The standard terms of the majority of commercial leases require that the Landlord insures the property and that the tenant must repay the cost of this through means of the “insurance rent”. This insurance usually takes the form of a number of insured risks which are agreed upon in the lease, along with three years loss of rent. The landlord will also insure the property for what they believe its reinstatement value to be.

Many tenants feel that this leaves them at a disadvantage as landlords are not required by the lease to shop around for the best deal, and given that they have no financial “skin in the game” are more often than not, not inclined to do so, leaving their tenants invariably out of pocket.

The reason why the landlord insures is simple; as it is the Landlord’s property, the Landlord wants to ensure that their investment is adequately protected. Furthermore, where the property be part of an industrial estate or office block the Landlord will need to insure the area as a whole or in conjunction with any other properties that the landlord owns. In such circumstances, the tenant will then have to pay a percentage of the cost of the insurance premium. This is usually defined in the lease as a fair percentage; however it may be prudent for tenants to specify a percentage of the premium that they will pay. This would mean that should the landlord fail to let all of the units on the estate or in the building, the tenant’s insurance premium would not increase. It does, however, run the risk that should the landlord expand the estate or add additional properties to the policy, the tenant may then be paying over the odds.
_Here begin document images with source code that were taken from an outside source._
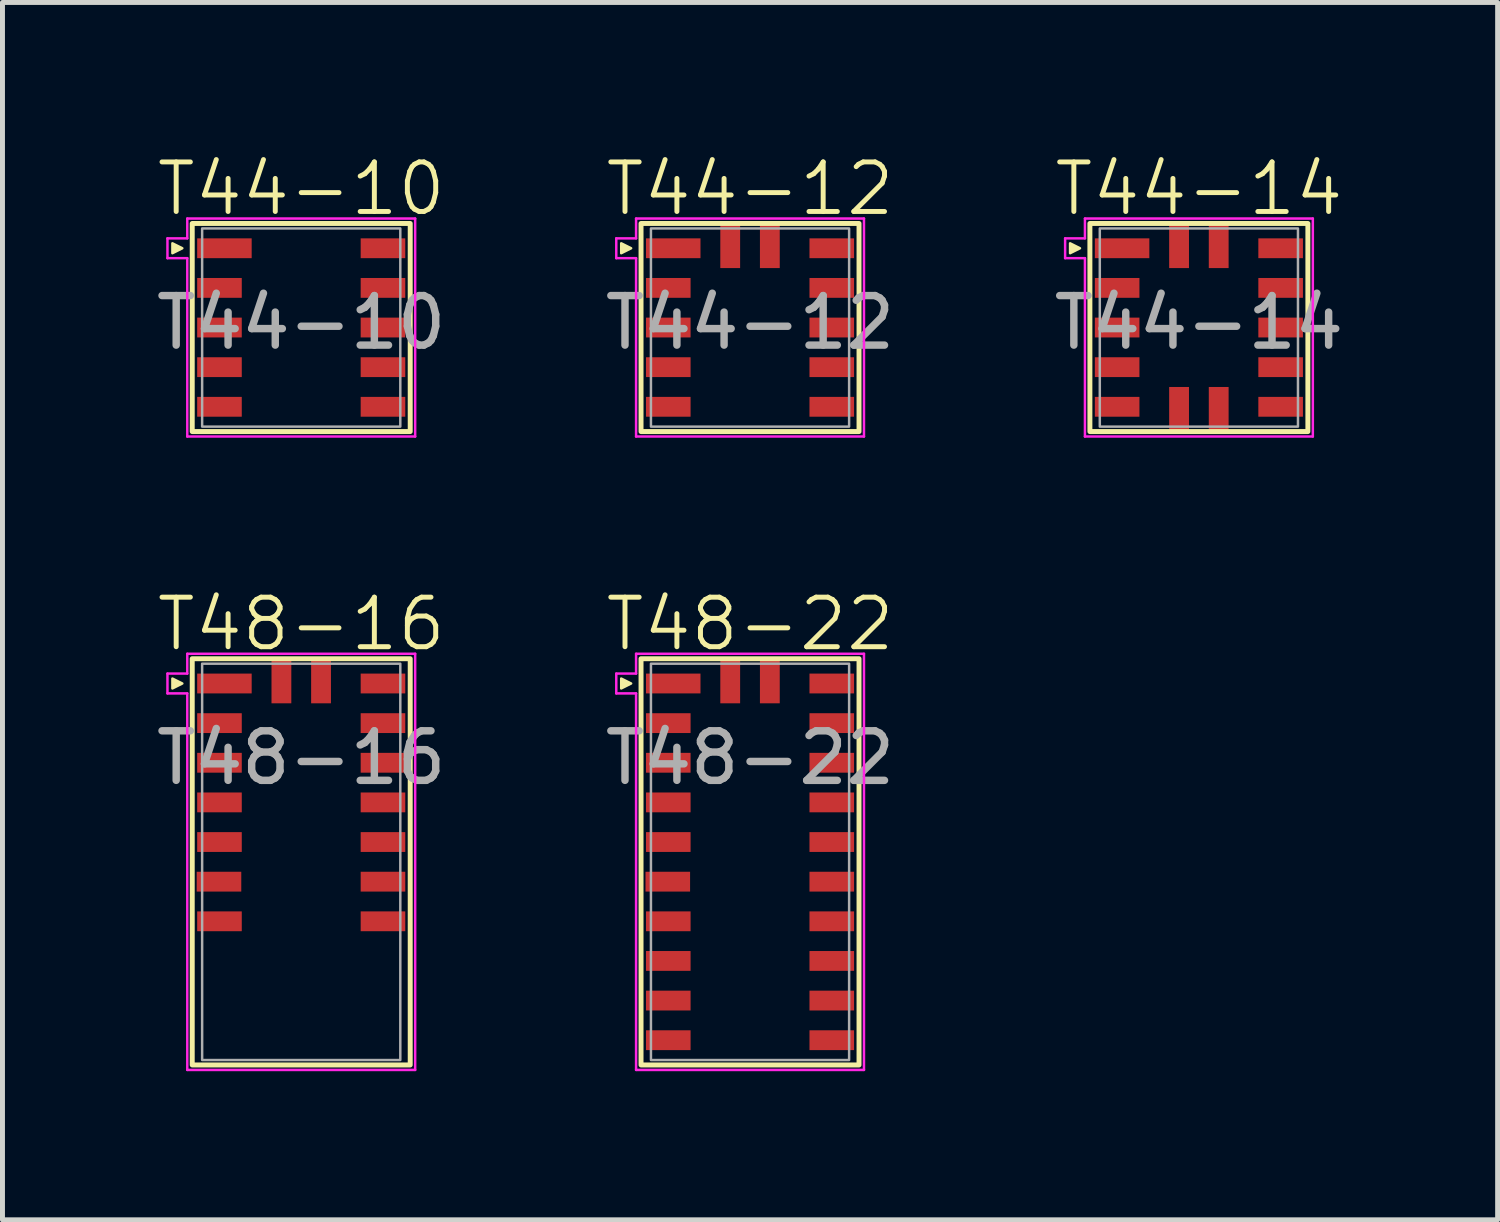
<source format=kicad_pcb>
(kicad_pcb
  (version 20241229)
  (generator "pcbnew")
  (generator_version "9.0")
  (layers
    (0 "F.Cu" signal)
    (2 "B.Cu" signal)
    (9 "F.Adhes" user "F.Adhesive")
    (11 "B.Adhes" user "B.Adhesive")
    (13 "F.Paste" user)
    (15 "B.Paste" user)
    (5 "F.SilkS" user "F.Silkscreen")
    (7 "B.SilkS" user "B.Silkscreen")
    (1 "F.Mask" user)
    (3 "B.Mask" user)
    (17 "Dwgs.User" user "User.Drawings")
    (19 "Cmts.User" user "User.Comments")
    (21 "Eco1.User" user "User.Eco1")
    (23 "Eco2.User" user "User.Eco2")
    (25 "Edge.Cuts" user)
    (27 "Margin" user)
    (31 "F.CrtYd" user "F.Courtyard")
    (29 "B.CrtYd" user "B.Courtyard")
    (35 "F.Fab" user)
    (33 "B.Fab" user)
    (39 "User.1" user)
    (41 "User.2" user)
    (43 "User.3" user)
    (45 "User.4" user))
  (footprint "T48-16"
    (layer "F.Cu")
    (at 3.03 12.346)
    (property "Reference" "T48-16" (at 0 -2.8 0) (unlocked yes) (layer "F.SilkS") (effects (font (size 1 1) (thickness 0.1))))
    (attr smd)
    (fp_rect (start -2.2 -2.1) (end 2.2 6.1) (stroke (width 0.1) (type solid)) (fill no) (layer "F.SilkS"))
    (fp_poly (pts (xy -2.6 -1.7) (xy -2.4 -1.6) (xy -2.6 -1.5)) (stroke (width 0.05) (type solid)) (fill yes) (layer "F.SilkS"))
    (fp_line (start -2.7 -1.8) (end -2.3 -1.8) (stroke (width 0.05) (type default)) (layer "F.CrtYd"))
    (fp_line (start -2.7 -1.4) (end -2.7 -1.8) (stroke (width 0.05) (type default)) (layer "F.CrtYd"))
    (fp_line (start -2.3 -2.2) (end 2.3 -2.2) (stroke (width 0.05) (type default)) (layer "F.CrtYd"))
    (fp_line (start -2.3 -1.8) (end -2.3 -2.2) (stroke (width 0.05) (type default)) (layer "F.CrtYd"))
    (fp_line (start -2.3 -1.4) (end -2.7 -1.4) (stroke (width 0.05) (type default)) (layer "F.CrtYd"))
    (fp_line (start -2.3 6.2) (end -2.3 -1.4) (stroke (width 0.05) (type solid)) (layer "F.CrtYd"))
    (fp_line (start 2.3 -2.2) (end 2.3 6.2) (stroke (width 0.05) (type solid)) (layer "F.CrtYd"))
    (fp_line (start 2.3 6.2) (end -2.3 6.2) (stroke (width 0.05) (type solid)) (layer "F.CrtYd"))
    (fp_rect (start -2 -2) (end 2 6) (stroke (width 0.05) (type solid)) (fill no) (layer "F.Fab"))
    (fp_text user "${REFERENCE}" (at 0 -0.1 0) (unlocked yes) (layer "F.Fab") (effects (font (size 1 1) (thickness 0.15))))
    (pad "1" smd rect (at -1.55 -1.6) (size 1.1 0.4) (layers "F.Cu" "F.Mask" "F.Paste"))
    (pad "2" smd rect (at -1.65 -0.8) (size 0.9 0.4) (layers "F.Cu" "F.Mask" "F.Paste"))
    (pad "3" smd rect (at -1.65 0) (size 0.9 0.4) (layers "F.Cu" "F.Mask" "F.Paste"))
    (pad "4" smd rect (at -1.65 0.8) (size 0.9 0.4) (layers "F.Cu" "F.Mask" "F.Paste"))
    (pad "5" smd rect (at -1.65 1.6) (size 0.9 0.4) (layers "F.Cu" "F.Mask" "F.Paste"))
    (pad "6" smd rect (at -1.66 2.4) (size 0.9 0.4) (layers "F.Cu" "F.Mask" "F.Paste"))
    (pad "7" smd rect (at -1.65 3.2) (size 0.9 0.4) (layers "F.Cu" "F.Mask" "F.Paste"))
    (pad "8" smd rect (at 1.65 3.2) (size 0.9 0.4) (layers "F.Cu" "F.Mask" "F.Paste"))
    (pad "9" smd rect (at 1.65 2.4) (size 0.9 0.4) (layers "F.Cu" "F.Mask" "F.Paste"))
    (pad "10" smd rect (at 1.65 1.6) (size 0.9 0.4) (layers "F.Cu" "F.Mask" "F.Paste"))
    (pad "11" smd rect (at 1.65 0.8) (size 0.9 0.4) (layers "F.Cu" "F.Mask" "F.Paste"))
    (pad "12" smd rect (at 1.65 0) (size 0.9 0.4) (layers "F.Cu" "F.Mask" "F.Paste"))
    (pad "13" smd rect (at 1.65 -0.8) (size 0.9 0.4) (layers "F.Cu" "F.Mask" "F.Paste"))
    (pad "14" smd rect (at 1.65 -1.6) (size 0.9 0.4) (layers "F.Cu" "F.Mask" "F.Paste"))
    (pad "15" smd rect (at 0.4 -1.65 90) (size 0.9 0.4) (layers "F.Cu" "F.Mask" "F.Paste"))
    (pad "16" smd rect (at -0.4 -1.65 90) (size 0.9 0.4) (layers "F.Cu" "F.Mask" "F.Paste")))
  (footprint "T44-12"
    (layer "F.Cu")
    (at 12.089 3.561)
    (property "Reference" "T44-12" (at 0 -2.8 0) (unlocked yes) (layer "F.SilkS") (effects (font (size 1 1) (thickness 0.1))))
    (attr smd)
    (fp_rect (start -2.2 -2.1) (end 2.2 2.1) (stroke (width 0.1) (type solid)) (fill no) (layer "F.SilkS"))
    (fp_poly (pts (xy -2.6 -1.7) (xy -2.4 -1.6) (xy -2.6 -1.5)) (stroke (width 0.05) (type solid)) (fill yes) (layer "F.SilkS"))
    (fp_line (start -2.7 -1.8) (end -2.3 -1.8) (stroke (width 0.05) (type default)) (layer "F.CrtYd"))
    (fp_line (start -2.7 -1.4) (end -2.7 -1.8) (stroke (width 0.05) (type default)) (layer "F.CrtYd"))
    (fp_line (start -2.3 -2.2) (end 2.3 -2.2) (stroke (width 0.05) (type default)) (layer "F.CrtYd"))
    (fp_line (start -2.3 -1.8) (end -2.3 -2.2) (stroke (width 0.05) (type default)) (layer "F.CrtYd"))
    (fp_line (start -2.3 -1.4) (end -2.7 -1.4) (stroke (width 0.05) (type default)) (layer "F.CrtYd"))
    (fp_line (start -2.3 2.2) (end -2.3 -1.4) (stroke (width 0.05) (type default)) (layer "F.CrtYd"))
    (fp_line (start 2.3 -2.2) (end 2.3 2.2) (stroke (width 0.05) (type default)) (layer "F.CrtYd"))
    (fp_line (start 2.3 2.2) (end -2.3 2.2) (stroke (width 0.05) (type default)) (layer "F.CrtYd"))
    (fp_rect (start -2 -2) (end 2 2) (stroke (width 0.05) (type solid)) (fill no) (layer "F.Fab"))
    (fp_text user "${REFERENCE}" (at 0 -0.1 0) (unlocked yes) (layer "F.Fab") (effects (font (size 1 1) (thickness 0.15))))
    (pad "1" smd rect (at -1.55 -1.6) (size 1.1 0.4) (layers "F.Cu" "F.Mask" "F.Paste"))
    (pad "2" smd rect (at -1.65 -0.8) (size 0.9 0.4) (layers "F.Cu" "F.Mask" "F.Paste"))
    (pad "3" smd rect (at -1.65 0) (size 0.9 0.4) (layers "F.Cu" "F.Mask" "F.Paste"))
    (pad "4" smd rect (at -1.65 0.8) (size 0.9 0.4) (layers "F.Cu" "F.Mask" "F.Paste"))
    (pad "5" smd rect (at -1.65 1.6) (size 0.9 0.4) (layers "F.Cu" "F.Mask" "F.Paste"))
    (pad "6" smd rect (at 1.65 1.6) (size 0.9 0.4) (layers "F.Cu" "F.Mask" "F.Paste"))
    (pad "7" smd rect (at 1.65 0.8) (size 0.9 0.4) (layers "F.Cu" "F.Mask" "F.Paste"))
    (pad "8" smd rect (at 1.65 0) (size 0.9 0.4) (layers "F.Cu" "F.Mask" "F.Paste"))
    (pad "9" smd rect (at 1.65 -0.8) (size 0.9 0.4) (layers "F.Cu" "F.Mask" "F.Paste"))
    (pad "10" smd rect (at 1.65 -1.6) (size 0.9 0.4) (layers "F.Cu" "F.Mask" "F.Paste"))
    (pad "11" smd rect (at 0.4 -1.65 90) (size 0.9 0.4) (layers "F.Cu" "F.Mask" "F.Paste"))
    (pad "12" smd rect (at -0.4 -1.65 90) (size 0.9 0.4) (layers "F.Cu" "F.Mask" "F.Paste")))
  (footprint "T44-10"
    (layer "F.Cu")
    (at 3.03 3.561)
    (property "Reference" "T44-10" (at 0 -2.8 0) (unlocked yes) (layer "F.SilkS") (effects (font (size 1 1) (thickness 0.1))))
    (attr smd)
    (fp_rect (start -2.2 -2.1) (end 2.2 2.1) (stroke (width 0.1) (type solid)) (fill no) (layer "F.SilkS"))
    (fp_poly (pts (xy -2.6 -1.7) (xy -2.4 -1.6) (xy -2.6 -1.5)) (stroke (width 0.05) (type solid)) (fill yes) (layer "F.SilkS"))
    (fp_line (start -2.7 -1.8) (end -2.3 -1.8) (stroke (width 0.05) (type default)) (layer "F.CrtYd"))
    (fp_line (start -2.7 -1.4) (end -2.7 -1.8) (stroke (width 0.05) (type default)) (layer "F.CrtYd"))
    (fp_line (start -2.3 -2.2) (end 2.3 -2.2) (stroke (width 0.05) (type default)) (layer "F.CrtYd"))
    (fp_line (start -2.3 -1.8) (end -2.3 -2.2) (stroke (width 0.05) (type default)) (layer "F.CrtYd"))
    (fp_line (start -2.3 -1.4) (end -2.7 -1.4) (stroke (width 0.05) (type default)) (layer "F.CrtYd"))
    (fp_line (start -2.3 2.2) (end -2.3 -1.4) (stroke (width 0.05) (type default)) (layer "F.CrtYd"))
    (fp_line (start 2.3 -2.2) (end 2.3 2.2) (stroke (width 0.05) (type default)) (layer "F.CrtYd"))
    (fp_line (start 2.3 2.2) (end -2.3 2.2) (stroke (width 0.05) (type default)) (layer "F.CrtYd"))
    (fp_rect (start -2 -2) (end 2 2) (stroke (width 0.05) (type solid)) (fill no) (layer "F.Fab"))
    (fp_text user "${REFERENCE}" (at 0 -0.1 0) (unlocked yes) (layer "F.Fab") (effects (font (size 1 1) (thickness 0.15))))
    (pad "1" smd rect (at -1.55 -1.6) (size 1.1 0.4) (layers "F.Cu" "F.Mask" "F.Paste"))
    (pad "2" smd rect (at -1.65 -0.8) (size 0.9 0.4) (layers "F.Cu" "F.Mask" "F.Paste"))
    (pad "3" smd rect (at -1.65 0) (size 0.9 0.4) (layers "F.Cu" "F.Mask" "F.Paste"))
    (pad "4" smd rect (at -1.65 0.8) (size 0.9 0.4) (layers "F.Cu" "F.Mask" "F.Paste"))
    (pad "5" smd rect (at -1.65 1.6) (size 0.9 0.4) (layers "F.Cu" "F.Mask" "F.Paste"))
    (pad "6" smd rect (at 1.65 1.6) (size 0.9 0.4) (layers "F.Cu" "F.Mask" "F.Paste"))
    (pad "7" smd rect (at 1.65 0.8) (size 0.9 0.4) (layers "F.Cu" "F.Mask" "F.Paste"))
    (pad "8" smd rect (at 1.65 0) (size 0.9 0.4) (layers "F.Cu" "F.Mask" "F.Paste"))
    (pad "9" smd rect (at 1.65 -0.8) (size 0.9 0.4) (layers "F.Cu" "F.Mask" "F.Paste"))
    (pad "10" smd rect (at 1.65 -1.6) (size 0.9 0.4) (layers "F.Cu" "F.Mask" "F.Paste")))
  (footprint "T48-22"
    (layer "F.Cu")
    (at 12.089 12.346)
    (property "Reference" "T48-22" (at 0 -2.8 0) (unlocked yes) (layer "F.SilkS") (effects (font (size 1 1) (thickness 0.1))))
    (attr smd)
    (fp_rect (start -2.2 -2.1) (end 2.2 6.1) (stroke (width 0.1) (type solid)) (fill no) (layer "F.SilkS"))
    (fp_poly (pts (xy -2.6 -1.7) (xy -2.4 -1.6) (xy -2.6 -1.5)) (stroke (width 0.05) (type solid)) (fill yes) (layer "F.SilkS"))
    (fp_line (start -2.7 -1.8) (end -2.3 -1.8) (stroke (width 0.05) (type default)) (layer "F.CrtYd"))
    (fp_line (start -2.7 -1.4) (end -2.7 -1.8) (stroke (width 0.05) (type default)) (layer "F.CrtYd"))
    (fp_line (start -2.3 -2.2) (end 2.3 -2.2) (stroke (width 0.05) (type default)) (layer "F.CrtYd"))
    (fp_line (start -2.3 -1.8) (end -2.3 -2.2) (stroke (width 0.05) (type default)) (layer "F.CrtYd"))
    (fp_line (start -2.3 -1.4) (end -2.7 -1.4) (stroke (width 0.05) (type default)) (layer "F.CrtYd"))
    (fp_line (start -2.3 6.2) (end -2.3 -1.4) (stroke (width 0.05) (type solid)) (layer "F.CrtYd"))
    (fp_line (start 2.3 -2.2) (end 2.3 6.2) (stroke (width 0.05) (type solid)) (layer "F.CrtYd"))
    (fp_line (start 2.3 6.2) (end -2.3 6.2) (stroke (width 0.05) (type solid)) (layer "F.CrtYd"))
    (fp_rect (start -2 -2) (end 2 6) (stroke (width 0.05) (type solid)) (fill no) (layer "F.Fab"))
    (fp_text user "${REFERENCE}" (at 0 -0.1 0) (unlocked yes) (layer "F.Fab") (effects (font (size 1 1) (thickness 0.15))))
    (pad "1" smd rect (at -1.55 -1.6) (size 1.1 0.4) (layers "F.Cu" "F.Mask" "F.Paste"))
    (pad "2" smd rect (at -1.65 -0.8) (size 0.9 0.4) (layers "F.Cu" "F.Mask" "F.Paste"))
    (pad "3" smd rect (at -1.65 0) (size 0.9 0.4) (layers "F.Cu" "F.Mask" "F.Paste"))
    (pad "4" smd rect (at -1.65 0.8) (size 0.9 0.4) (layers "F.Cu" "F.Mask" "F.Paste"))
    (pad "5" smd rect (at -1.65 1.6) (size 0.9 0.4) (layers "F.Cu" "F.Mask" "F.Paste"))
    (pad "6" smd rect (at -1.66 2.4) (size 0.9 0.4) (layers "F.Cu" "F.Mask" "F.Paste"))
    (pad "7" smd rect (at -1.65 3.2) (size 0.9 0.4) (layers "F.Cu" "F.Mask" "F.Paste"))
    (pad "8" smd rect (at -1.65 4) (size 0.9 0.4) (layers "F.Cu" "F.Mask" "F.Paste"))
    (pad "9" smd rect (at -1.65 4.8) (size 0.9 0.4) (layers "F.Cu" "F.Mask" "F.Paste"))
    (pad "10" smd rect (at -1.65 5.6) (size 0.9 0.4) (layers "F.Cu" "F.Mask" "F.Paste"))
    (pad "11" smd rect (at 1.65 5.6) (size 0.9 0.4) (layers "F.Cu" "F.Mask" "F.Paste"))
    (pad "12" smd rect (at 1.65 4.8) (size 0.9 0.4) (layers "F.Cu" "F.Mask" "F.Paste"))
    (pad "13" smd rect (at 1.65 4) (size 0.9 0.4) (layers "F.Cu" "F.Mask" "F.Paste"))
    (pad "14" smd rect (at 1.65 3.2) (size 0.9 0.4) (layers "F.Cu" "F.Mask" "F.Paste"))
    (pad "15" smd rect (at 1.65 2.4) (size 0.9 0.4) (layers "F.Cu" "F.Mask" "F.Paste"))
    (pad "16" smd rect (at 1.65 1.6) (size 0.9 0.4) (layers "F.Cu" "F.Mask" "F.Paste"))
    (pad "17" smd rect (at 1.65 0.8) (size 0.9 0.4) (layers "F.Cu" "F.Mask" "F.Paste"))
    (pad "18" smd rect (at 1.65 0) (size 0.9 0.4) (layers "F.Cu" "F.Mask" "F.Paste"))
    (pad "19" smd rect (at 1.65 -0.8) (size 0.9 0.4) (layers "F.Cu" "F.Mask" "F.Paste"))
    (pad "20" smd rect (at 1.65 -1.6) (size 0.9 0.4) (layers "F.Cu" "F.Mask" "F.Paste"))
    (pad "21" smd rect (at 0.4 -1.65 90) (size 0.9 0.4) (layers "F.Cu" "F.Mask" "F.Paste"))
    (pad "22" smd rect (at -0.4 -1.65 90) (size 0.9 0.4) (layers "F.Cu" "F.Mask" "F.Paste")))
  (footprint "T44-14"
    (layer "F.Cu")
    (at 21.149 3.561)
    (property "Reference" "T44-14" (at 0 -2.8 0) (unlocked yes) (layer "F.SilkS") (effects (font (size 1 1) (thickness 0.1))))
    (attr smd)
    (fp_rect (start -2.2 -2.1) (end 2.2 2.1) (stroke (width 0.1) (type solid)) (fill no) (layer "F.SilkS"))
    (fp_poly (pts (xy -2.6 -1.7) (xy -2.4 -1.6) (xy -2.6 -1.5)) (stroke (width 0.05) (type solid)) (fill yes) (layer "F.SilkS"))
    (fp_line (start -2.7 -1.8) (end -2.3 -1.8) (stroke (width 0.05) (type default)) (layer "F.CrtYd"))
    (fp_line (start -2.7 -1.4) (end -2.7 -1.8) (stroke (width 0.05) (type default)) (layer "F.CrtYd"))
    (fp_line (start -2.3 -2.2) (end 2.3 -2.2) (stroke (width 0.05) (type default)) (layer "F.CrtYd"))
    (fp_line (start -2.3 -1.8) (end -2.3 -2.2) (stroke (width 0.05) (type default)) (layer "F.CrtYd"))
    (fp_line (start -2.3 -1.4) (end -2.7 -1.4) (stroke (width 0.05) (type default)) (layer "F.CrtYd"))
    (fp_line (start -2.3 2.2) (end -2.3 -1.4) (stroke (width 0.05) (type default)) (layer "F.CrtYd"))
    (fp_line (start 2.3 -2.2) (end 2.3 2.2) (stroke (width 0.05) (type default)) (layer "F.CrtYd"))
    (fp_line (start 2.3 2.2) (end -2.3 2.2) (stroke (width 0.05) (type default)) (layer "F.CrtYd"))
    (fp_rect (start -2 -2) (end 2 2) (stroke (width 0.05) (type solid)) (fill no) (layer "F.Fab"))
    (fp_text user "${REFERENCE}" (at 0 -0.1 0) (unlocked yes) (layer "F.Fab") (effects (font (size 1 1) (thickness 0.15))))
    (pad "1" smd rect (at -1.55 -1.6) (size 1.1 0.4) (layers "F.Cu" "F.Mask" "F.Paste"))
    (pad "2" smd rect (at -1.65 -0.8) (size 0.9 0.4) (layers "F.Cu" "F.Mask" "F.Paste"))
    (pad "3" smd rect (at -1.65 0) (size 0.9 0.4) (layers "F.Cu" "F.Mask" "F.Paste"))
    (pad "4" smd rect (at -1.65 0.8) (size 0.9 0.4) (layers "F.Cu" "F.Mask" "F.Paste"))
    (pad "5" smd rect (at -1.65 1.6) (size 0.9 0.4) (layers "F.Cu" "F.Mask" "F.Paste"))
    (pad "6" smd rect (at 1.65 1.6) (size 0.9 0.4) (layers "F.Cu" "F.Mask" "F.Paste"))
    (pad "7" smd rect (at 1.65 0.8) (size 0.9 0.4) (layers "F.Cu" "F.Mask" "F.Paste"))
    (pad "8" smd rect (at 1.65 0) (size 0.9 0.4) (layers "F.Cu" "F.Mask" "F.Paste"))
    (pad "9" smd rect (at 1.65 -0.8) (size 0.9 0.4) (layers "F.Cu" "F.Mask" "F.Paste"))
    (pad "10" smd rect (at 1.65 -1.6) (size 0.9 0.4) (layers "F.Cu" "F.Mask" "F.Paste"))
    (pad "11" smd rect (at 0.4 -1.65 90) (size 0.9 0.4) (layers "F.Cu" "F.Mask" "F.Paste"))
    (pad "12" smd rect (at -0.4 -1.65 90) (size 0.9 0.4) (layers "F.Cu" "F.Mask" "F.Paste"))
    (pad "13" smd rect (at -0.4 1.65 90) (size 0.9 0.4) (layers "F.Cu" "F.Mask" "F.Paste"))
    (pad "14" smd rect (at 0.4 1.65 90) (size 0.9 0.4) (layers "F.Cu" "F.Mask" "F.Paste")))
  (gr_rect
    (start -3 -3)
    (end 27.179 21.571)
    (stroke (width 0.1) (type default))
    (fill no)
    (layer "Edge.Cuts")))
</source>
Therefore, it is worth considering a clause whereby the tenant pays a fair proportion of the premium but that this does not increase if the landlord does not let all of the units.

There are instances where it is considered more appropriate for the tenant to insure a building. This is when the lease is for a whole building and over a long period of time and, as a minimum, landlords will require that the property is insured in both the name of the landlord and the tenant and that a copy of the policy is provided to the landlord.

Tenants should also consider carefully if they are adequately protected should the property be damaged or destroyed by an insured risk and the property is not fit for occupation. In such circumstances, a tenant will at the least want to ensure that there is a rent suspension for that period and ideally a clause allowing them to end the lease early if the landlord has not rebuilt or repaired the property within a set timeframe.

It is also important to remember that whilst the landlord will be responsible for insuring the property, tenants will need to make sure they have their own cover for plate glass and contents.